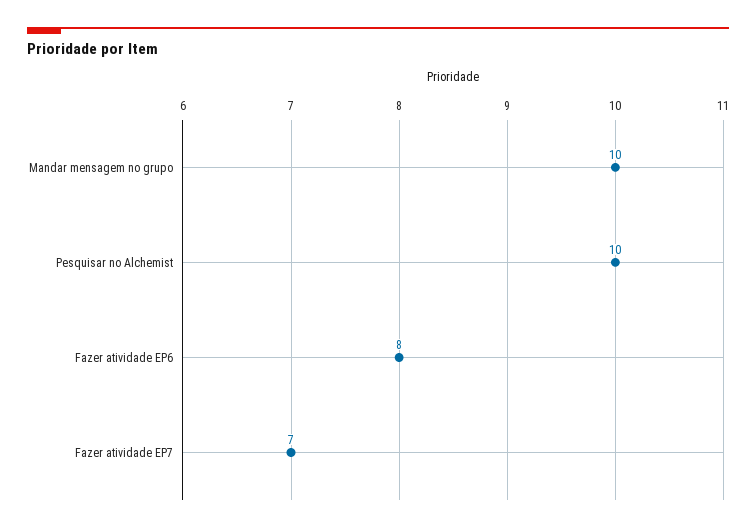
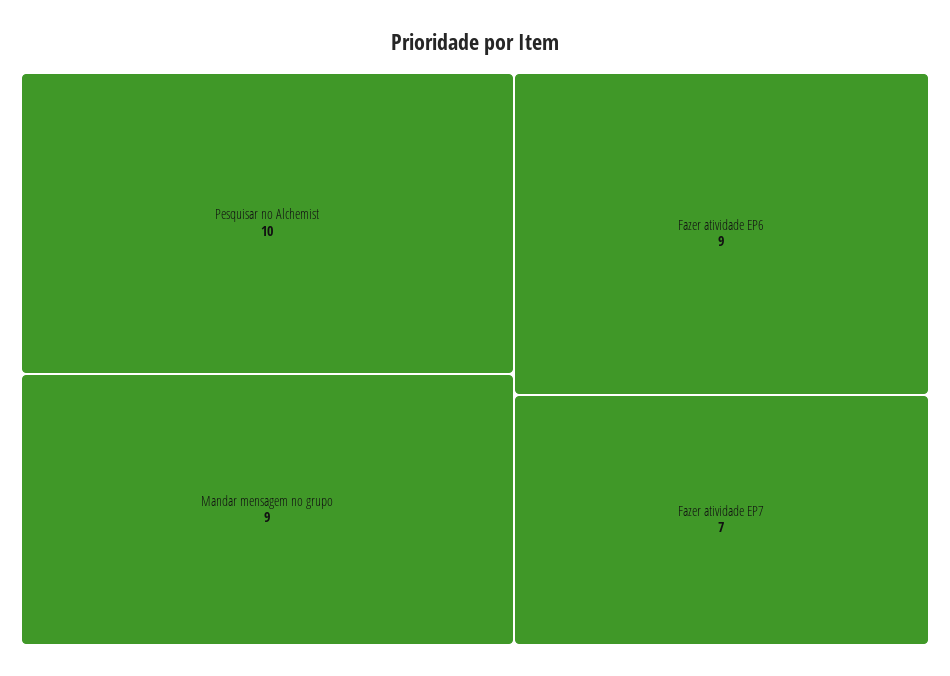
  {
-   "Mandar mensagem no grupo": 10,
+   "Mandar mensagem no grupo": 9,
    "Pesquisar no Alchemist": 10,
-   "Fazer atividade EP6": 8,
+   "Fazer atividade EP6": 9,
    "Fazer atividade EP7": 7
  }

_ _ _

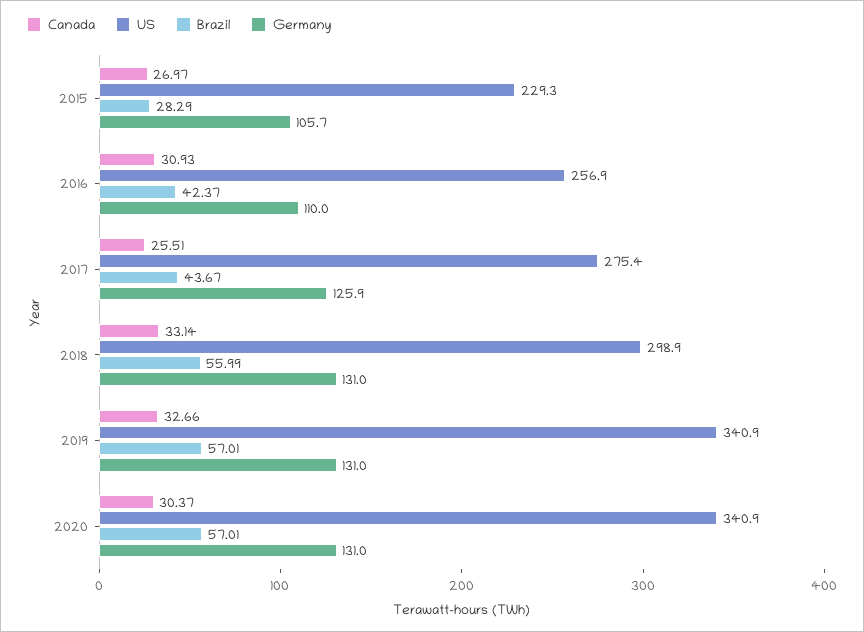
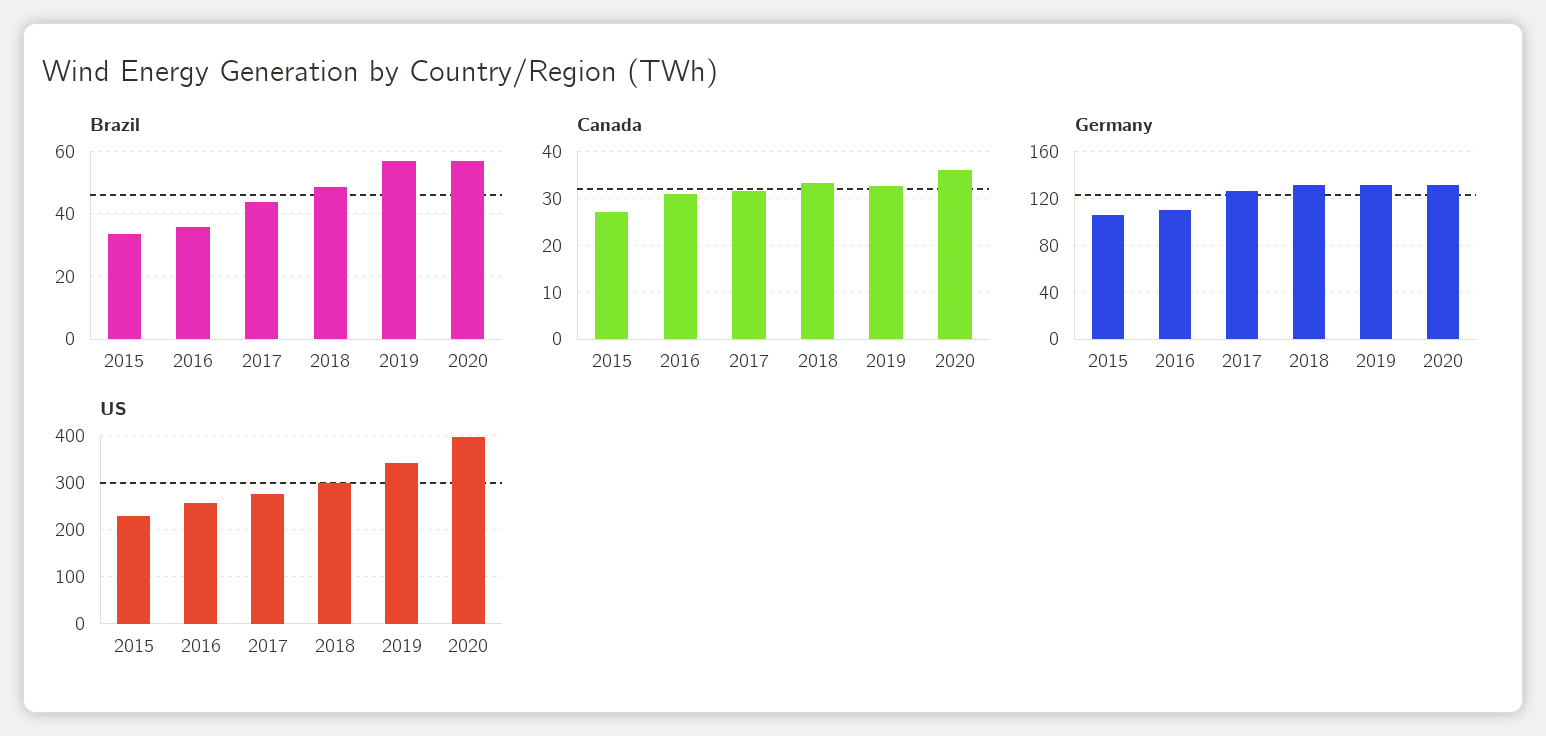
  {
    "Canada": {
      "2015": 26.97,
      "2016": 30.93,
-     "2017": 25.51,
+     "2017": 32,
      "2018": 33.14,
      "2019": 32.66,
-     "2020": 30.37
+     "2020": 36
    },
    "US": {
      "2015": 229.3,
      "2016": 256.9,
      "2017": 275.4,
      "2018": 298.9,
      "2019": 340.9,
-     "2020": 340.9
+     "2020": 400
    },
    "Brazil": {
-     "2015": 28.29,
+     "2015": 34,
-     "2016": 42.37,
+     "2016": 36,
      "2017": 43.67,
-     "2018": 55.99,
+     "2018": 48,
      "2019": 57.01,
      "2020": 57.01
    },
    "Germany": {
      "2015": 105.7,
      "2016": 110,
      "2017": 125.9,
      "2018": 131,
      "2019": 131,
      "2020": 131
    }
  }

_ _ _

Search the data for "atividade". Copy each line that has it.

-   "Fazer atividade EP6": 8,
+   "Fazer atividade EP6": 9,
    "Fazer atividade EP7": 7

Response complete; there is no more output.